In any case I've been reading lots of scorching critiques of the $100 laptop recently, so I was pleased to see this post over at Ross Mayfield's Weblog. Mayfield suggests that one of the good outcomes of the laptop computer is not so much in the hardware, but the software where the computer "watches each student and makes suggestions." Locally a wonderful company Carnegie Learning has been blazing this trail for twenty years now. Here's a Post-Gazette article for a little bit about how students relate to the software.

I'm not sure how The Cognitive Tutor and the hole in the wall are connected, except that part of my pleasure in hearing about the hole in the wall experiment was that Sugata Mitra tried it at all. It was his hunch about the children's native curiousity that so endeared me to him and his idea. And his understanding that curiousity isn't something that fades away as people grow older.

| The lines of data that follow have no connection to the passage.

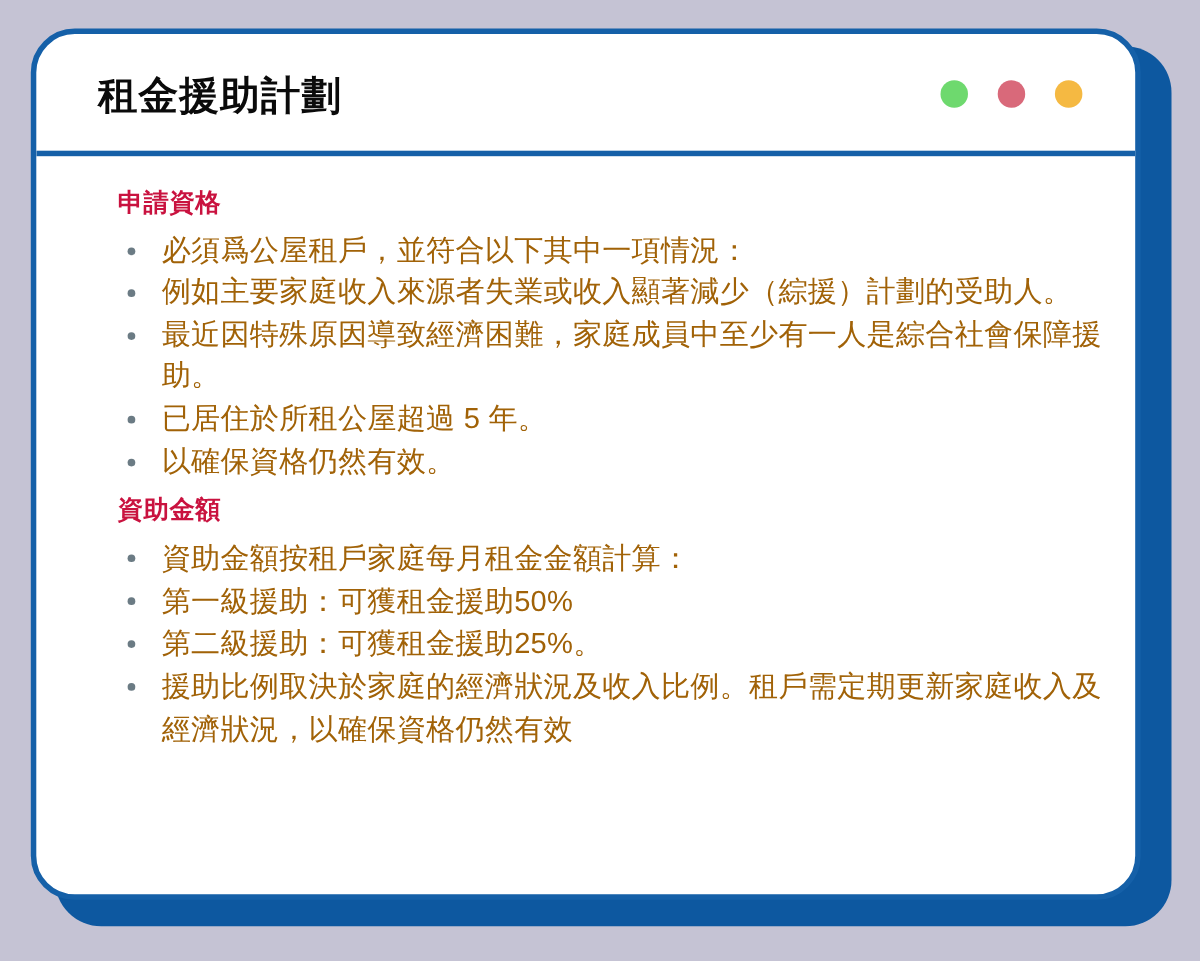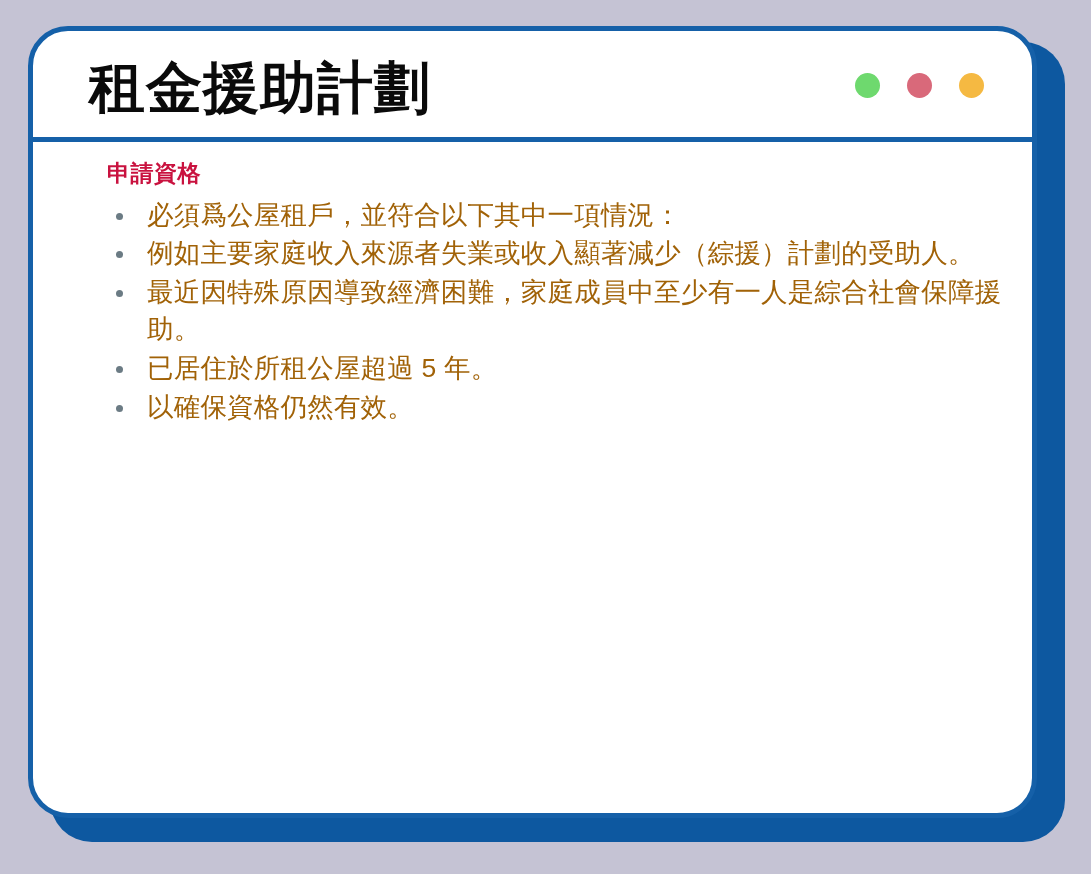--- a/index.html
+++ b/index.html
@@ -62,7 +62,7 @@
   }
   .card-title {
     font-family: "DejaVu Sans", "Liberation Sans", sans-serif;
-    font-size: 56px;
+    font-size: 36px;
     font-weight: 700;
     color: #0a0a0a;
     letter-spacing: 1px;

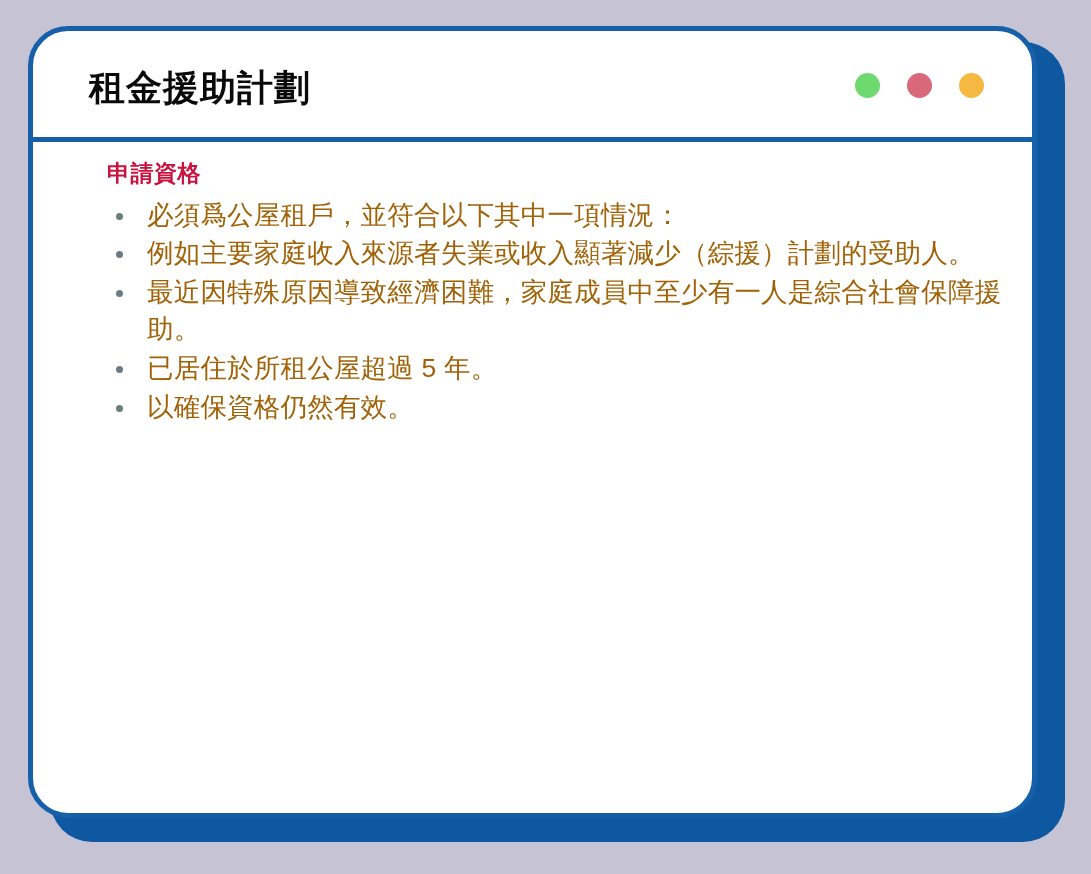--- a/index.html
+++ b/index.html
@@ -94,7 +94,7 @@
 
   
   .card-body {
-    padding: 18px 30px 0 72px;
+    padding: 30px 30px 0 72px;
     box-sizing: border-box;
   }
 

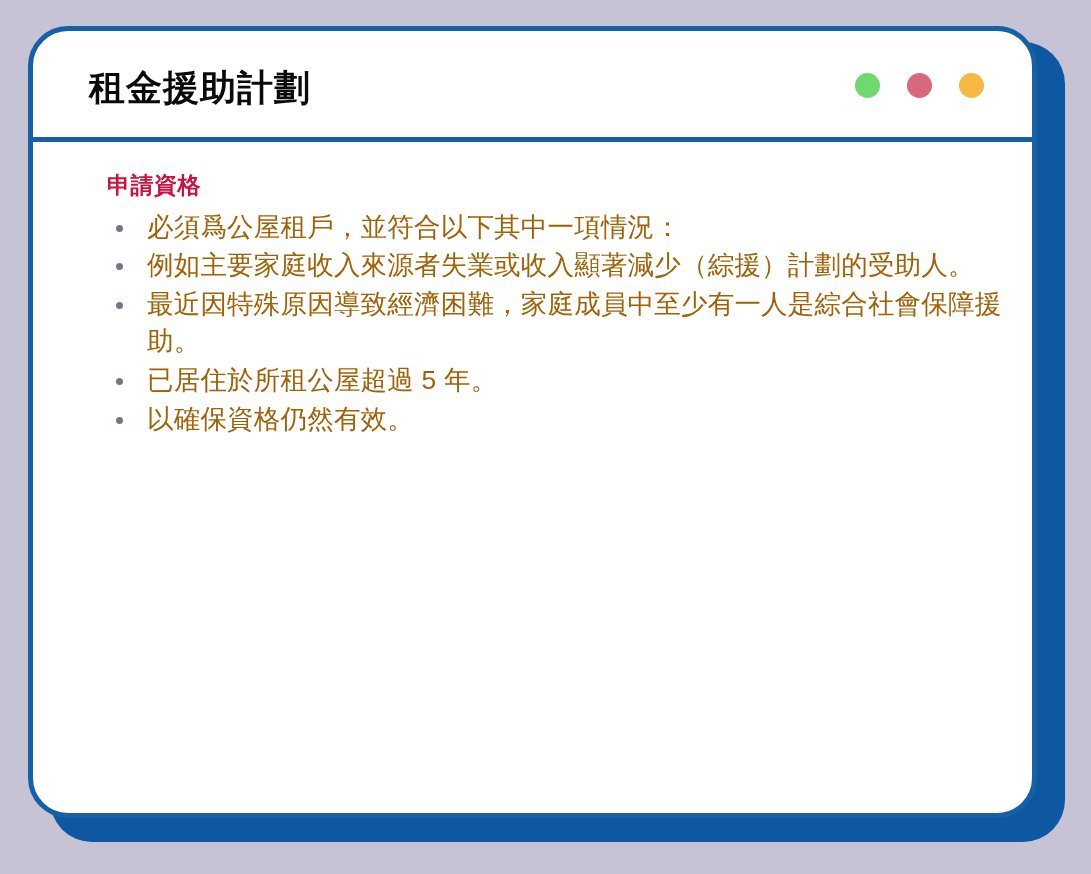--- a/index.html
+++ b/index.html
@@ -168,6 +168,15 @@
         </ul>
       </div>
 
+      <div class="section section-amount">
+        <div class="section-heading">資助金額</div>
+        <ul class="bullet-list">
+          <li class="bullet-item">資助金額按租戶家庭每月租金金額計算：</li>
+          <li class="bullet-item">第一級援助：可獲租金援助50%</li>
+          <li class="bullet-item">第二級援助：可獲租金援助25%。</li>
+          <li class="bullet-item">援助比例取決於家庭的經濟狀況及收入比例。租戶需定期更新家庭收入及經濟狀況，以確保資格仍然有效</li>
+        </ul>
+      </div>
 
     </div>
   </div>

Last night I visited a friend to talk about my birthday party. What's clear from that meeting is that most of my friends aren't reading my blog. That amuzes me. But I now know that if I direct people to a link over at Oligopoly Watch concerning a an issue I think important, that my friends probably won't see it. I also get the word that the idea of a present for me of a present for Nathan doesn't feel at all festive or exciting. Alas.

What excites me, what makes me feel really good, is the Aha! that comes with new discovery. That's why I thought I would like teaching very much, and the sense of despair in discovering that I didn't like teaching very much at all. I'm about as far away fromm a computer whiz as a person can be, still I have a terrific sense of the possibilities of the value that computer and communications technology can bring. I like children so much because they engage their native curiostiy with more rigor than most of us manage in adulthood.

A computer for Nathan will be such a fantastic gift to me is because I feel strongly that Nathan will use it to discover ways of making the possibilities of a computer available for many in his community. It's not the hardware that excites me. I know that Nathan will face numerous obstcles in trying to make use of the computer that we here wouldn't dream of. What excites me are the many ways that he can use a computer. I can dream of a hundred, but know there are so many more I haven't dreamed of. Buying a computer for Nathan is buying me an adventure. This computer scam, scheme, whatever, doesn't enter my head as some selfless act of charity, it's the promise of hours of fun for me. Come on folks, if you're thinking of an example of our generational narcissism, tell me my face doesn't pop into your mind?

Well then, it's all about me, same as it ever was. At least I can write embarassing stuff like this on my blog and know my friends will never be the wiser. Oh and well, the meeting about the party with our dear friend, the Queen Mother of Pittsburgh parties, was quite productive. The theme for the party will be A Cracker Carnival and there will be gambling (with Bazungu Bucks) in the summer kitchen.